Members of the high energy and nuclear physics community in India have been discussing, at least since 2000, the setting up of the India-based Neutrino Observatory (INO) to study atmospheric neutrinos.

Neutrinos are naturally occurring particles, There is worldwide interest in this field

According to the INO website, hosted by the Institute of Mathematical Sciences, Chennai, the observatory is a pure-science underground laboratory. “Its primary goal is to study the properties and interactions of weakly interacting, naturally occurring particles called neutrinos. There is a worldwide interest in this field due to its implications for several diverse and allied fields such as particle physics, cosmology and the origin of the universe, energy production mechanisms in the sun and other stars.”

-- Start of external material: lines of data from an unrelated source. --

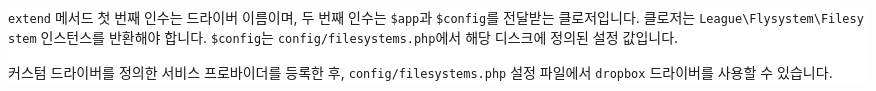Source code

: `extend` 메서드 첫 번째 인수는 드라이버 이름이며, 두 번째 인수는 `$app`과 `$config`를 전달받는 클로저입니다. 클로저는 `League\Flysystem\Filesystem` 인스턴스를 반환해야 합니다. `$config`는 `config/filesystems.php`에서 해당 디스크에 정의된 설정 값입니다.

커스텀 드라이버를 정의한 서비스 프로바이더를 등록한 후, `config/filesystems.php` 설정 파일에서 `dropbox` 드라이버를 사용할 수 있습니다.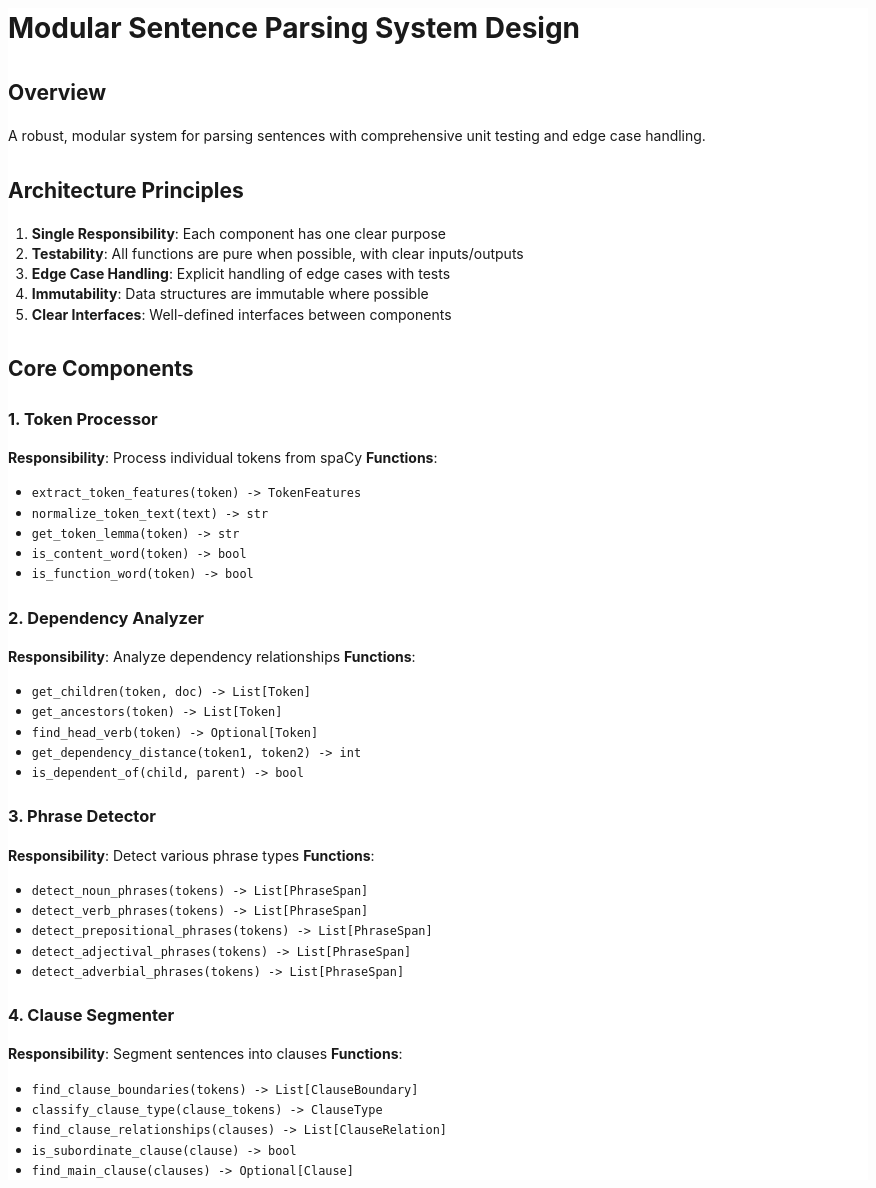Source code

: # Modular Sentence Parsing System Design

## Overview
A robust, modular system for parsing sentences with comprehensive unit testing and edge case handling.

## Architecture Principles
1. **Single Responsibility**: Each component has one clear purpose
2. **Testability**: All functions are pure when possible, with clear inputs/outputs
3. **Edge Case Handling**: Explicit handling of edge cases with tests
4. **Immutability**: Data structures are immutable where possible
5. **Clear Interfaces**: Well-defined interfaces between components

## Core Components

### 1. Token Processor
**Responsibility**: Process individual tokens from spaCy
**Functions**:
- `extract_token_features(token) -> TokenFeatures`
- `normalize_token_text(text) -> str`
- `get_token_lemma(token) -> str`
- `is_content_word(token) -> bool`
- `is_function_word(token) -> bool`

### 2. Dependency Analyzer
**Responsibility**: Analyze dependency relationships
**Functions**:
- `get_children(token, doc) -> List[Token]`
- `get_ancestors(token) -> List[Token]`
- `find_head_verb(token) -> Optional[Token]`
- `get_dependency_distance(token1, token2) -> int`
- `is_dependent_of(child, parent) -> bool`

### 3. Phrase Detector
**Responsibility**: Detect various phrase types
**Functions**:
- `detect_noun_phrases(tokens) -> List[PhraseSpan]`
- `detect_verb_phrases(tokens) -> List[PhraseSpan]`
- `detect_prepositional_phrases(tokens) -> List[PhraseSpan]`
- `detect_adjectival_phrases(tokens) -> List[PhraseSpan]`
- `detect_adverbial_phrases(tokens) -> List[PhraseSpan]`

### 4. Clause Segmenter
**Responsibility**: Segment sentences into clauses
**Functions**:
- `find_clause_boundaries(tokens) -> List[ClauseBoundary]`
- `classify_clause_type(clause_tokens) -> ClauseType`
- `find_clause_relationships(clauses) -> List[ClauseRelation]`
- `is_subordinate_clause(clause) -> bool`
- `find_main_clause(clauses) -> Optional[Clause]`
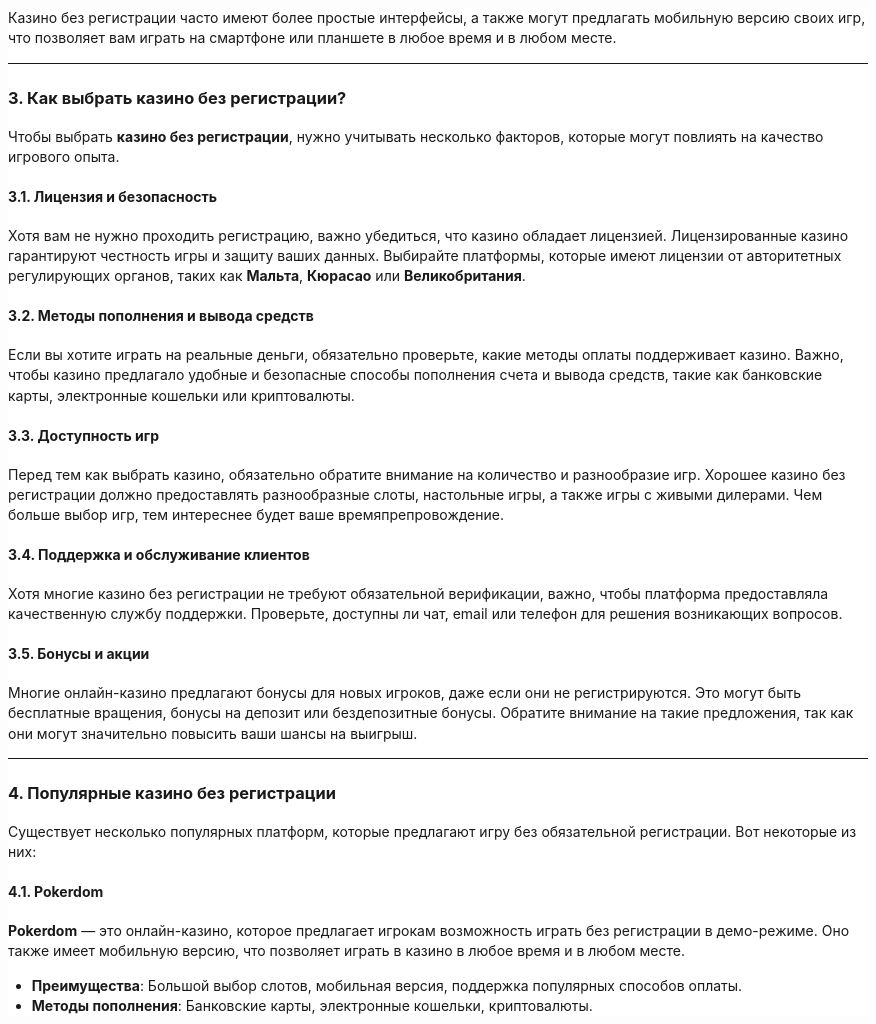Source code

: Казино без регистрации часто имеют более простые интерфейсы, а также могут предлагать мобильную версию своих игр, что позволяет вам играть на смартфоне или планшете в любое время и в любом месте.

***

### 3. Как выбрать казино без регистрации?

Чтобы выбрать **казино без регистрации**, нужно учитывать несколько факторов, которые могут повлиять на качество игрового опыта.

#### 3.1. **Лицензия и безопасность**

Хотя вам не нужно проходить регистрацию, важно убедиться, что казино обладает лицензией. Лицензированные казино гарантируют честность игры и защиту ваших данных. Выбирайте платформы, которые имеют лицензии от авторитетных регулирующих органов, таких как **Мальта**, **Кюрасао** или **Великобритания**.

#### 3.2. **Методы пополнения и вывода средств**

Если вы хотите играть на реальные деньги, обязательно проверьте, какие методы оплаты поддерживает казино. Важно, чтобы казино предлагало удобные и безопасные способы пополнения счета и вывода средств, такие как банковские карты, электронные кошельки или криптовалюты.

#### 3.3. **Доступность игр**

Перед тем как выбрать казино, обязательно обратите внимание на количество и разнообразие игр. Хорошее казино без регистрации должно предоставлять разнообразные слоты, настольные игры, а также игры с живыми дилерами. Чем больше выбор игр, тем интереснее будет ваше времяпрепровождение.

#### 3.4. **Поддержка и обслуживание клиентов**

Хотя многие казино без регистрации не требуют обязательной верификации, важно, чтобы платформа предоставляла качественную службу поддержки. Проверьте, доступны ли чат, email или телефон для решения возникающих вопросов.

#### 3.5. **Бонусы и акции**

Многие онлайн-казино предлагают бонусы для новых игроков, даже если они не регистрируются. Это могут быть бесплатные вращения, бонусы на депозит или бездепозитные бонусы. Обратите внимание на такие предложения, так как они могут значительно повысить ваши шансы на выигрыш.

***

### 4. Популярные казино без регистрации

Существует несколько популярных платформ, которые предлагают игру без обязательной регистрации. Вот некоторые из них:

#### 4.1. **Pokerdom**

**Pokerdom** — это онлайн-казино, которое предлагает игрокам возможность играть без регистрации в демо-режиме. Оно также имеет мобильную версию, что позволяет играть в казино в любое время и в любом месте.

* **Преимущества**: Большой выбор слотов, мобильная версия, поддержка популярных способов оплаты.
* **Методы пополнения**: Банковские карты, электронные кошельки, криптовалюты.
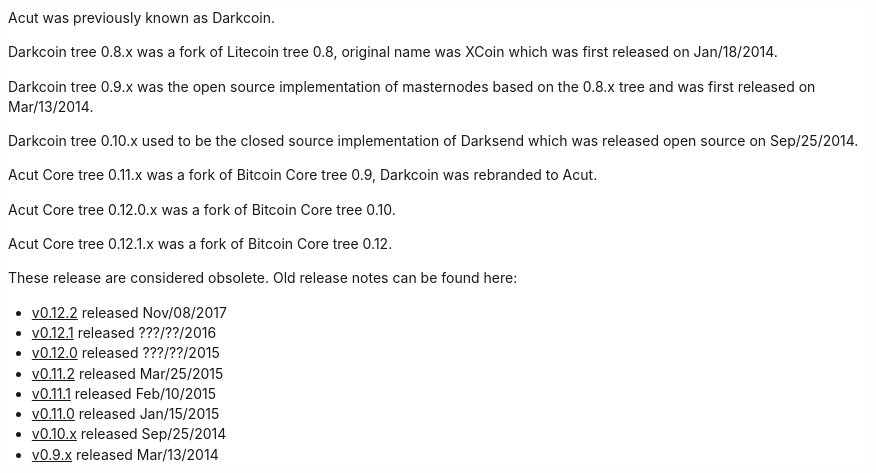 Acut was previously known as Darkcoin.

Darkcoin tree 0.8.x was a fork of Litecoin tree 0.8, original name was XCoin
which was first released on Jan/18/2014.

Darkcoin tree 0.9.x was the open source implementation of masternodes based on
the 0.8.x tree and was first released on Mar/13/2014.

Darkcoin tree 0.10.x used to be the closed source implementation of Darksend
which was released open source on Sep/25/2014.

Acut Core tree 0.11.x was a fork of Bitcoin Core tree 0.9,
Darkcoin was rebranded to Acut.

Acut Core tree 0.12.0.x was a fork of Bitcoin Core tree 0.10.

Acut Core tree 0.12.1.x was a fork of Bitcoin Core tree 0.12.

These release are considered obsolete. Old release notes can be found here:

- [v0.12.2](release-notes/acut/release-notes-0.12.2.md) released Nov/08/2017
- [v0.12.1](release-notes/acut/release-notes-0.12.1.md) released ???/??/2016
- [v0.12.0](release-notes/acut/release-notes-0.12.0.md) released ???/??/2015
- [v0.11.2](release-notes/acut/release-notes-0.11.2.md) released Mar/25/2015
- [v0.11.1](release-notes/acut/release-notes-0.11.1.md) released Feb/10/2015
- [v0.11.0](release-notes/acut/release-notes-0.11.0.md) released Jan/15/2015
- [v0.10.x](release-notes/acut/release-notes-0.10.0.md) released Sep/25/2014
- [v0.9.x](release-notes/acut/release-notes-0.9.0.md) released Mar/13/2014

The commission has chosen a spot in The Nilgiris, because some infrastructure (tunnels) is already there. It is two km from the Pykara TNEB camp and 1300 metres beneath the mountain named INO Peak (2207 m).

According to the website, the State government has given in-principle approval for locating the project at Singara near Masinagudi, pending statutory clearance. The project has been given environmental clearance by the Union Ministry of Environment and Forests.

Surveys have been going on “for a while” at the site, sources said. The AEC chairman met the Chief Minister to formally seek his consent. The facility will be located in the Nilgiris Biosphere Reserve.
At the meeting, the Chief Minister was briefed about the need for the facility and its importance to the country and the scientific community.

Appreciating the need for the project, Mr. Karunanidhi felt that people living around the forest should be taken into confidence and made aware of the purpose of the project. Their consent was what mattered most.